Don't be Scared to Walk alone. Don't be Scared to Like it.


22 years old young and scroll through the feed of any form of social media and what do you see? Engagements, bridal showers, bachelorette parties, weddings, honeymoons...need I go on?
It's a little surreal, isn't it? Wasn't it just yesterday we were entering our freshman year of college--our biggest worry being when and where our first class of the semester was located. Now, most people I know are either: a.) daydreaming about their wedding day, because they are already engaged or in a serious relationship OR b.) wondering if they will ever settle down and get married or even just be in a serious relationship.

You can take a wild guess at which category I fall under.

The other day I was visiting with my Romanian hair stylist, Helen. (I love wording it that way...sounds so chic, no?) There are a couple of things you should know about Helen. First, she is quite blunt and honest. It is one of the many characteristics that I love about her. Second, she lived half her life in a very different environment than we are used to, until she moved to the States. (She has been my mom's hairdresser for more than 20 years!!) Her background has given her more perspective than most people. Finally, she is probably one of the most intelligent people I know. She is an incredible cook and can tell you why recipes work the way they do in terms of the chemistry of the food. (I probably couldn't explain half of what she does and I have a degree in nutrition, for pete's sake!)

**Given data:**
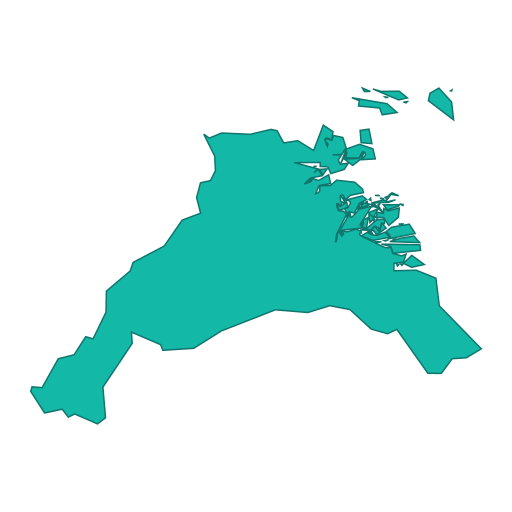 outline of Bulungan, Kalimantan Timur, Indonesia
{"feature_id": "22746128B10941975158621", "entity_name": "Bulungan", "entity_type": "district", "adm_level": 2, "iso_a3": "IDN", "parent_name": "Indonesia", "parent_adm1": "Kalimantan Timur", "projection": "orthographic", "projection_center": [117.459, 2.847], "detail": "fine", "context": "isolated", "style": "filled", "palette": "teal", "viewbox_px": 512, "rotation_deg": 0, "n_neighbors": 0, "source": "geoboundaries", "source_scale": "gbopen_adm2", "svg_char_len": 6076}
<svg xmlns="http://www.w3.org/2000/svg" viewBox="0 0 512 512"><path d="M481.3,348.8L439.3,305.8L435.9,278.2L416.2,270.2L393.9,270.8L394.0,263.3L403.5,262.1L406.1,254.1L401.4,255.8L393.0,253.5L392.3,252.5L390.6,246.6L388.1,247.9L384.5,247.4L361.4,236.2L359.9,234.8L359.6,234.1L359.9,233.1L361.5,232.9L361.0,231.2L356.0,229.1L348.6,231.5L345.4,231.7L342.7,230.4L343.4,234.3L341.8,236.1L339.1,231.5L337.4,234.0L336.7,239.9L335.9,241.8L335.4,241.7L336.8,233.8L346.6,214.2L343.0,211.0L338.9,210.9L337.9,209.8L336.6,205.2L336.9,203.7L338.5,203.7L340.1,206.2L341.9,202.6L345.1,203.1L340.7,201.4L340.1,196.2L341.6,195.0L343.3,195.3L345.5,199.7L350.4,195.3L363.5,192.6L362.6,189.2L354.7,182.2L336.6,180.2L330.5,185.5L320.0,185.8L319.6,191.5L317.9,192.9L315.7,193.7L319.1,185.5L330.6,183.5L328.7,174.8L318.8,180.4L312.5,178.6L311.6,180.8L310.6,181.8L304.3,184.0L310.4,178.1L322.2,175.7L318.2,169.4L314.1,172.6L318.0,168.9L294.1,162.6L320.2,162.5L320.2,166.5L327.8,166.8L330.9,173.6L344.3,169.4L348.3,163.2L340.1,164.3L338.3,159.9L341.6,154.8L332.5,155.0L342.1,154.3L344.8,149.3L346.3,148.3L342.8,137.5L333.5,135.5L331.9,140.3L326.2,138.6L325.2,140.8L328.0,144.1L327.3,146.5L324.7,139.7L325.7,138.3L327.3,137.9L331.6,139.8L333.0,131.6L323.3,125.1L313.6,150.5L297.8,140.7L283.7,142.9L277.1,130.7L271.0,129.4L250.2,134.3L221.6,133.0L209.3,138.1L203.8,134.2L214.7,156.1L215.4,170.7L210.5,180.6L200.5,182.8L196.6,197.6L200.6,213.2L182.2,220.1L164.2,246.1L133.1,262.4L130.2,271.0L106.4,291.1L106.0,312.2L93.1,338.8L85.7,336.7L74.1,354.8L58.3,358.7L42.1,387.6L32.0,386.8L30.7,391.4L44.6,413.0L62.2,409.2L68.3,417.1L74.7,414.0L97.5,423.9L105.5,417.8L102.9,387.1L132.2,343.4L131.4,332.1L160.7,344.7L162.8,350.3L193.7,348.3L221.6,330.8L275.4,309.8L307.9,312.5L329.7,305.7L350.0,309.6L371.2,329.1L387.7,333.7L396.8,329.4L427.9,373.3L441.3,373.4L452.2,358.7L466.3,357.8L481.3,348.8ZM451.6,102.0L438.9,88.1L430.0,93.2L428.4,100.7L453.6,119.9L451.6,102.0ZM378.3,205.9L369.5,206.7L359.4,209.1L352.2,217.0L351.1,217.4L350.5,217.1L349.0,214.7L339.7,230.8L341.6,232.2L341.8,230.5L343.1,230.0L363.0,227.9L361.4,226.6L361.5,225.5L360.4,224.8L360.3,224.3L360.4,223.9L370.8,207.4L373.0,206.4L377.5,207.7L383.3,213.0L378.3,205.9ZM387.0,103.7L351.8,97.7L359.4,100.7L358.5,106.0L379.6,108.0L382.2,114.8L397.1,112.5L387.0,103.7ZM359.5,144.3L345.6,149.3L346.8,152.7L345.8,157.8L359.1,158.0L362.0,152.3L363.5,151.7L365.0,152.7L365.6,154.8L362.1,159.7L375.3,158.9L372.9,148.8L359.5,144.3ZM419.8,244.8L381.4,244.1L390.8,246.5L393.3,253.3L420.6,250.3L419.8,244.8ZM409.3,224.2L391.5,227.2L385.4,232.3L388.4,233.5L390.3,236.6L390.2,237.5L387.6,239.0L415.2,233.5L409.3,224.2ZM362.3,195.9L346.5,199.9L349.6,200.9L350.6,203.3L347.9,207.7L344.6,208.5L347.0,214.1L346.6,217.5L348.3,212.2L349.4,211.7L354.3,213.1L359.3,203.3L366.6,199.5L362.3,195.9ZM399.3,208.0L388.0,210.9L383.8,208.6L383.5,213.5L376.7,212.1L376.9,214.7L375.8,216.6L374.5,217.2L383.7,217.6L388.8,225.5L398.4,217.3L399.3,208.0ZM399.2,91.2L381.2,91.4L372.9,89.0L398.7,99.9L407.4,97.9L399.2,91.2ZM369.0,129.1L360.1,130.4L361.1,142.7L371.9,143.6L369.0,129.1ZM424.3,264.5L411.8,255.4L403.4,263.3L411.6,267.3L424.3,264.5ZM368.1,231.8L361.3,235.9L373.1,240.4L390.1,237.1L384.8,232.3L376.8,235.4L372.4,235.0L369.0,233.5L368.1,231.8ZM413.8,236.0L400.1,238.4L389.7,241.6L419.7,242.6L413.8,236.0ZM360.3,229.9L366.8,230.2L367.0,229.8L367.4,229.7L371.3,230.1L372.6,227.8L375.0,226.1L378.6,228.0L379.3,230.8L381.5,223.1L384.5,223.6L384.5,219.2L376.9,219.8L366.2,228.9L360.3,229.9ZM346.4,200.9L340.9,195.9L345.5,203.0L340.6,206.4L338.9,206.0L337.2,204.0L338.7,210.4L347.7,207.3L346.4,200.9ZM361.6,158.5L364.0,152.2L358.9,158.4L344.4,159.1L352.7,165.4L361.6,158.5ZM387.3,209.7L398.5,206.2L399.4,204.7L383.4,204.8L387.3,209.7ZM382.2,200.3L371.3,203.0L387.0,202.4L386.3,200.3L382.2,200.3ZM376.5,234.8L386.1,228.1L382.0,223.3L379.8,230.8L378.4,231.0L375.0,226.3L371.6,229.9L372.8,230.3L374.9,232.0L376.5,234.8ZM378.0,208.8L368.3,212.8L373.4,217.2L378.0,208.8ZM366.3,228.5L368.4,217.3L362.9,220.4L363.6,223.9L361.5,226.4L366.3,228.5ZM343.5,158.0L346.3,153.6L345.4,151.3L340.6,163.9L343.5,158.0ZM370.7,204.3L363.8,203.1L360.4,208.1L370.7,204.3ZM322.9,174.9L327.1,168.9L319.8,169.4L322.9,174.9ZM398.8,195.7L392.0,192.8L390.0,194.2L398.8,195.7ZM364.5,91.6L370.4,91.4L362.4,88.1L364.5,91.6ZM374.0,218.1L369.9,214.5L368.9,214.8L369.9,222.5L374.0,218.1ZM388.3,202.4L395.5,199.8L387.8,201.7L388.3,202.4ZM387.3,199.3L390.3,195.3L385.1,197.4L387.3,199.3ZM373.3,235.0L371.1,231.5L368.8,231.8L373.3,235.0ZM350.9,217.1L349.8,212.2L348.3,212.6L350.9,217.1ZM403.1,204.5L399.6,203.9L402.9,205.5L403.1,204.5ZM402.9,223.9L398.7,224.0L402.4,225.0L402.9,223.9ZM376.1,242.6L381.4,241.9L375.4,241.7L376.1,242.6ZM397.4,266.0L398.7,264.8L396.5,263.9L397.4,266.0ZM370.9,200.5L370.6,198.2L369.2,199.6L370.9,200.5ZM401.9,265.4L403.1,264.0L400.7,264.1L401.9,265.4ZM309.9,180.8L311.5,180.4L312.0,178.2L308.4,180.2L309.9,180.8ZM374.6,204.0L371.1,205.1L375.2,204.8L374.6,204.0ZM360.4,224.4L363.1,223.3L362.0,222.2L360.4,224.4ZM384.2,199.1L381.7,198.1L379.9,198.4L384.2,199.1ZM378.7,195.3L375.0,195.4L379.0,195.7L378.7,195.3ZM385.3,241.0L388.3,239.9L384.3,240.6L385.3,241.0ZM367.6,229.8L368.7,231.3L371.4,230.3L367.6,229.8ZM359.9,203.4L361.1,204.7L362.9,202.8L359.9,203.4ZM340.9,234.5L343.1,233.8L341.5,232.5L340.9,234.5ZM385.7,97.6L388.4,97.4L384.9,96.9L385.7,97.6ZM379.1,204.9L380.2,203.7L378.5,204.5L379.1,204.9ZM372.5,220.5L373.8,220.7L374.7,219.0L372.5,220.5ZM394.5,239.8L396.7,238.9L392.5,239.6L394.5,239.8ZM406.2,102.8L407.3,101.6L403.4,102.2L406.2,102.8ZM358.1,206.9L359.5,206.8L359.6,205.6L358.1,206.9ZM364.9,207.7L367.5,205.8L363.8,207.7L364.9,207.7ZM367.3,202.5L367.3,201.5L365.3,202.3L367.3,202.5ZM308.6,181.6L309.8,180.9L307.9,181.0L308.6,181.6ZM375.8,219.0L377.0,219.4L377.2,219.0L375.8,219.0ZM359.7,208.4L359.7,206.7L358.1,208.8L359.7,208.4ZM343.6,158.2L345.2,157.6L344.8,156.9L343.6,158.2ZM451.9,90.0L450.7,90.8L451.6,91.0L451.9,90.0ZM314.3,166.6L316.7,166.1L314.2,166.4L314.3,166.6ZM371.6,230.7L372.4,230.3L371.6,230.2L371.6,230.7Z" fill="#14b8a6" stroke="#0f766e" stroke-width="1.5"/></svg>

**Objective:** The essay at the top of the page lists what a 22-year-old sees on any social media feed. Give every item on that list.

**Solution:** Engagements, bridal showers, bachelorette parties, weddings, honeymoons